◆ EXERCISE
Give back every record below, character for character.

◆ DATA RECORDS
▬▬▬

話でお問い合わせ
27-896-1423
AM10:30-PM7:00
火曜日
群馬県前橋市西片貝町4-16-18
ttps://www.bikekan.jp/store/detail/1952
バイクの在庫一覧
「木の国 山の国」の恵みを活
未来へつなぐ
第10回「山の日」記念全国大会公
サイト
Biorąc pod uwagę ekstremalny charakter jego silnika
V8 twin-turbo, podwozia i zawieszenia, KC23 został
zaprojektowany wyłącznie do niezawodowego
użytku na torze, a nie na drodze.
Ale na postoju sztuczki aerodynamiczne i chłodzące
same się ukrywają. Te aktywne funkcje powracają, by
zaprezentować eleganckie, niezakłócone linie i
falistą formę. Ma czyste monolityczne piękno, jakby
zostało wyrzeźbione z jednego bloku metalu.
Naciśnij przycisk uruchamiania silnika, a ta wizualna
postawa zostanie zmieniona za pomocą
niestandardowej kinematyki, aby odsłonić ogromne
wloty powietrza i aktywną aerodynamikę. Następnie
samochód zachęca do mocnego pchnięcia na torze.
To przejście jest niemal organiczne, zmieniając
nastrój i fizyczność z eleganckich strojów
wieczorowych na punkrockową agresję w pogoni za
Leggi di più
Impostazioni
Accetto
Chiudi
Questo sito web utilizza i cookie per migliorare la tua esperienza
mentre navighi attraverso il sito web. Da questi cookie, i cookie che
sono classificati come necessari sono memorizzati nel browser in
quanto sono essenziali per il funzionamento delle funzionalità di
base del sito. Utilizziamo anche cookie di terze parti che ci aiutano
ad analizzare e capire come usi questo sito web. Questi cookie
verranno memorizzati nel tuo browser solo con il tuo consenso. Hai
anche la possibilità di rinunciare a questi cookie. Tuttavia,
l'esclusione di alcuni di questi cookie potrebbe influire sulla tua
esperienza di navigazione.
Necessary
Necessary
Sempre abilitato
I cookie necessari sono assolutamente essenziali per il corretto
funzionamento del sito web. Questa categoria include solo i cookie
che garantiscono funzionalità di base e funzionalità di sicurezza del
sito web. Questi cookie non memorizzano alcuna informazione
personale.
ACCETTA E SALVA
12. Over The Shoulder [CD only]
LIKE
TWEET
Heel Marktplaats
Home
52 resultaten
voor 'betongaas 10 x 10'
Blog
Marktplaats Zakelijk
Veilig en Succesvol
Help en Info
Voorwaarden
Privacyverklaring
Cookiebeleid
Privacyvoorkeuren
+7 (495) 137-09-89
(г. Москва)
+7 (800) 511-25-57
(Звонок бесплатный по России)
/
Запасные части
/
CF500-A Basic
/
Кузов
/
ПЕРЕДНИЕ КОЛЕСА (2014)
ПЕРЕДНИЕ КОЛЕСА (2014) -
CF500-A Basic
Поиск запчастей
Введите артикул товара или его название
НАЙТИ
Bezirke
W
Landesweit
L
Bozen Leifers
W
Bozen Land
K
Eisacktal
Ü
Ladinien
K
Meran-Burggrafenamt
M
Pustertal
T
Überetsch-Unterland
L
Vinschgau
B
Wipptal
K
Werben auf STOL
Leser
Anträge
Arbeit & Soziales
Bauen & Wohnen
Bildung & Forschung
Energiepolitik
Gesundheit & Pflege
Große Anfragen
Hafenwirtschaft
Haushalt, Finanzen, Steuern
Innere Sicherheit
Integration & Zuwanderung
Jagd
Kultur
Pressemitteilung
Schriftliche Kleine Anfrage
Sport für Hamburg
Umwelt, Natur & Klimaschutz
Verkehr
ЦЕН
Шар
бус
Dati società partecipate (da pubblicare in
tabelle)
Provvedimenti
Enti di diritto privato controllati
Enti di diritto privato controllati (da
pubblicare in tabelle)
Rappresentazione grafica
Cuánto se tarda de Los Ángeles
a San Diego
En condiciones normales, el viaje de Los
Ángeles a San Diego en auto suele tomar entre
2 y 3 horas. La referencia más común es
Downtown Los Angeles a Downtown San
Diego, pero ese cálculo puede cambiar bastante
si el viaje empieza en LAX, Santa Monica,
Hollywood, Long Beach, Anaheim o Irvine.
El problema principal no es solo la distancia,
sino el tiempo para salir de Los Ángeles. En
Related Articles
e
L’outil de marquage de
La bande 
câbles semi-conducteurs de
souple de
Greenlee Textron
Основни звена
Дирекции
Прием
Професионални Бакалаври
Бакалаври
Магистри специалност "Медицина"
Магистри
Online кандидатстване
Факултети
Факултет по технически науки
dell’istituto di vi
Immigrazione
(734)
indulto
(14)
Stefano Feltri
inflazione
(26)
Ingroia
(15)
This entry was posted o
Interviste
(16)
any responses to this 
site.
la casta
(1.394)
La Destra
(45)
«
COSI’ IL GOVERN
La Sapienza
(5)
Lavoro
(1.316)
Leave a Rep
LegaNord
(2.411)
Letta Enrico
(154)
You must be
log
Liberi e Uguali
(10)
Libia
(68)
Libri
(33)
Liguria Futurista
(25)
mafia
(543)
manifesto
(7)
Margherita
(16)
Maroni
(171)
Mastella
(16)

▬▬▬

◆ TASK SOLUTION
話でお問い合わせ
27-896-1423
AM10:30-PM7:00
火曜日
群馬県前橋市西片貝町4-16-18
ttps://www.bikekan.jp/store/detail/1952
バイクの在庫一覧
「木の国 山の国」の恵みを活
未来へつなぐ
第10回「山の日」記念全国大会公
サイト
Biorąc pod uwagę ekstremalny charakter jego silnika
V8 twin-turbo, podwozia i zawieszenia, KC23 został
zaprojektowany wyłącznie do niezawodowego
użytku na torze, a nie na drodze.
Ale na postoju sztuczki aerodynamiczne i chłodzące
same się ukrywają. Te aktywne funkcje powracają, by
zaprezentować eleganckie, niezakłócone linie i
falistą formę. Ma czyste monolityczne piękno, jakby
zostało wyrzeźbione z jednego bloku metalu.
Naciśnij przycisk uruchamiania silnika, a ta wizualna
postawa zostanie zmieniona za pomocą
niestandardowej kinematyki, aby odsłonić ogromne
wloty powietrza i aktywną aerodynamikę. Następnie
samochód zachęca do mocnego pchnięcia na torze.
To przejście jest niemal organiczne, zmieniając
nastrój i fizyczność z eleganckich strojów
wieczorowych na punkrockową agresję w pogoni za
Leggi di più
Impostazioni
Accetto
Chiudi
Questo sito web utilizza i cookie per migliorare la tua esperienza
mentre navighi attraverso il sito web. Da questi cookie, i cookie che
sono classificati come necessari sono memorizzati nel browser in
quanto sono essenziali per il funzionamento delle funzionalità di
base del sito. Utilizziamo anche cookie di terze parti che ci aiutano
ad analizzare e capire come usi questo sito web. Questi cookie
verranno memorizzati nel tuo browser solo con il tuo consenso. Hai
anche la possibilità di rinunciare a questi cookie. Tuttavia,
l'esclusione di alcuni di questi cookie potrebbe influire sulla tua
esperienza di navigazione.
Necessary
Necessary
Sempre abilitato
I cookie necessari sono assolutamente essenziali per il corretto
funzionamento del sito web. Questa categoria include solo i cookie
che garantiscono funzionalità di base e funzionalità di sicurezza del
sito web. Questi cookie non memorizzano alcuna informazione
personale.
ACCETTA E SALVA
12. Over The Shoulder [CD only]
LIKE
TWEET
Heel Marktplaats
Home
52 resultaten
voor 'betongaas 10 x 10'
Blog
Marktplaats Zakelijk
Veilig en Succesvol
Help en Info
Voorwaarden
Privacyverklaring
Cookiebeleid
Privacyvoorkeuren
+7 (495) 137-09-89
(г. Москва)
+7 (800) 511-25-57
(Звонок бесплатный по России)
/
Запасные части
/
CF500-A Basic
/
Кузов
/
ПЕРЕДНИЕ КОЛЕСА (2014)
ПЕРЕДНИЕ КОЛЕСА (2014) -
CF500-A Basic
Поиск запчастей
Введите артикул товара или его название
НАЙТИ
Bezirke
W
Landesweit
L
Bozen Leifers
W
Bozen Land
K
Eisacktal
Ü
Ladinien
K
Meran-Burggrafenamt
M
Pustertal
T
Überetsch-Unterland
L
Vinschgau
B
Wipptal
K
Werben auf STOL
Leser
Anträge
Arbeit & Soziales
Bauen & Wohnen
Bildung & Forschung
Energiepolitik
Gesundheit & Pflege
Große Anfragen
Hafenwirtschaft
Haushalt, Finanzen, Steuern
Innere Sicherheit
Integration & Zuwanderung
Jagd
Kultur
Pressemitteilung
Schriftliche Kleine Anfrage
Sport für Hamburg
Umwelt, Natur & Klimaschutz
Verkehr
ЦЕН
Шар
бус
Dati società partecipate (da pubblicare in
tabelle)
Provvedimenti
Enti di diritto privato controllati
Enti di diritto privato controllati (da
pubblicare in tabelle)
Rappresentazione grafica
Cuánto se tarda de Los Ángeles
a San Diego
En condiciones normales, el viaje de Los
Ángeles a San Diego en auto suele tomar entre
2 y 3 horas. La referencia más común es
Downtown Los Angeles a Downtown San
Diego, pero ese cálculo puede cambiar bastante
si el viaje empieza en LAX, Santa Monica,
Hollywood, Long Beach, Anaheim o Irvine.
El problema principal no es solo la distancia,
sino el tiempo para salir de Los Ángeles. En
Related Articles
e
L’outil de marquage de
La bande 
câbles semi-conducteurs de
souple de
Greenlee Textron
Основни звена
Дирекции
Прием
Професионални Бакалаври
Бакалаври
Магистри специалност "Медицина"
Магистри
Online кандидатстване
Факултети
Факултет по технически науки
dell’istituto di vi
Immigrazione
(734)
indulto
(14)
Stefano Feltri
inflazione
(26)
Ingroia
(15)
This entry was posted o
Interviste
(16)
any responses to this 
site.
la casta
(1.394)
La Destra
(45)
«
COSI’ IL GOVERN
La Sapienza
(5)
Lavoro
(1.316)
Leave a Rep
LegaNord
(2.411)
Letta Enrico
(154)
You must be
log
Liberi e Uguali
(10)
Libia
(68)
Libri
(33)
Liguria Futurista
(25)
mafia
(543)
manifesto
(7)
Margherita
(16)
Maroni
(171)
Mastella
(16)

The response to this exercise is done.